Ton und Sprache des Buchs sind immer kindgerecht. Manchmal verwendet Fleming ein ‘kompliziertes’ Wort – nur, um es sogleich mit einem einfachen zu erklären und sich sozusagen über sich selber lustig zu machen, weil er das komplizierte verwendet hat. Manchmal erklärt der Erzähler auch ein bisschen die Welt – so, wenn er expliziert, dass in England die Distanzen nach Meilen, in Frankreich aber nach Kilometern gemessen werden. Da drückt ein bisschen das Platt-Pädagogische durch; es ist aber auszuhalten.

Das Buch ist fast 60 Jahre alt, das Auto noch älter. Es ist ein bisschen Nostalgie dabei, zu lesen, wie Vater Pott sein Automobil nicht nur mit Benzin betanken muss, sondern nach jeder größeren Fahrt auch Öl und Wasser kontrolliert, gegebenenfalls nachfüllt. Auch dass ein Motor heiß werden kann, wird heute kaum mehr beachtet. In den letzten 30 Jahren meines Lebens als Automobilist war diese Anzeige bestenfalls ein dekoratives Element auf dem Armaturenbrett (das bei Chitty Chitty Bang Bang noch ein wirkiches Brett ist, und viele, sehr viele Knöpfe, Hebel und Schalter aufweist!). Und vorher fuhr ich einen VW Käfer … Die Anzeige für die Öltemperatur ist schon lange verschwunden.

Nicht nur aus nostalgischen Gründen aber kann sich auch ein Erwachsener bei diesem Buch (oder eben eigentlich: bei diesen drei Büchern) nach wie vor prächtig amüsieren.

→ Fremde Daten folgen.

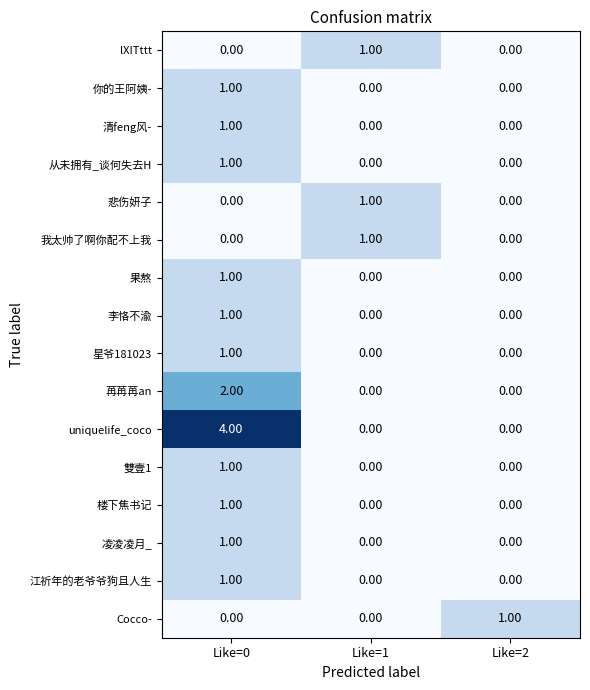

How many data points does each series have?

3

Zum Schluss noch dies, für die Süßigkeiten-Narren unter uns: Am Ende des Buchs gibt Fleming sogar das „Geheimrezept“ preis des Monsieur Bon-Bon für seine unnachahmlichen Fudges, die typisch englischen Weichcaramels. Fergus Fleming, Ians Neffe, erzählt in seinem Nachwort die Anekdote, dass sein Onkel zuerst ein anderes Rezept dafür geliefert hätte, das er von seiner Sekretärin erhalten hatte. Er vertraute ihr offenbar blind – nicht so die Leute vom Verlag, die das Rezept testeten, mit dem Resultat, dass sich die Bonbons als ungenießbar entpuppten. Fleming musste in aller Eile ein neues Rezept suchen und senden (wir sind in einer Zeit vor dem Internet!) …


Gelesen in der Ausgabe der Folio Society (London) von 2020, die mit den farbigen, großflächigen Original-Illustrationen von John Burningham ausgestattet ist, und ein Nachwort enthält über die Entstehungsgeschichte von Chitty Chitty Bang Bang, verfasst von Fergus Fleming, dem Neffen des Autors. (Der Text beruht ja auf Gute-Nacht-Geschichten, die Ian Fleming seinem Sohn Caspar erzählt hatte. Aber Caspar beging 1975 Selbstmord und kann sich nicht mehr zu den Abenteuern rund um Chitty Chitty Bang Bang äußern.)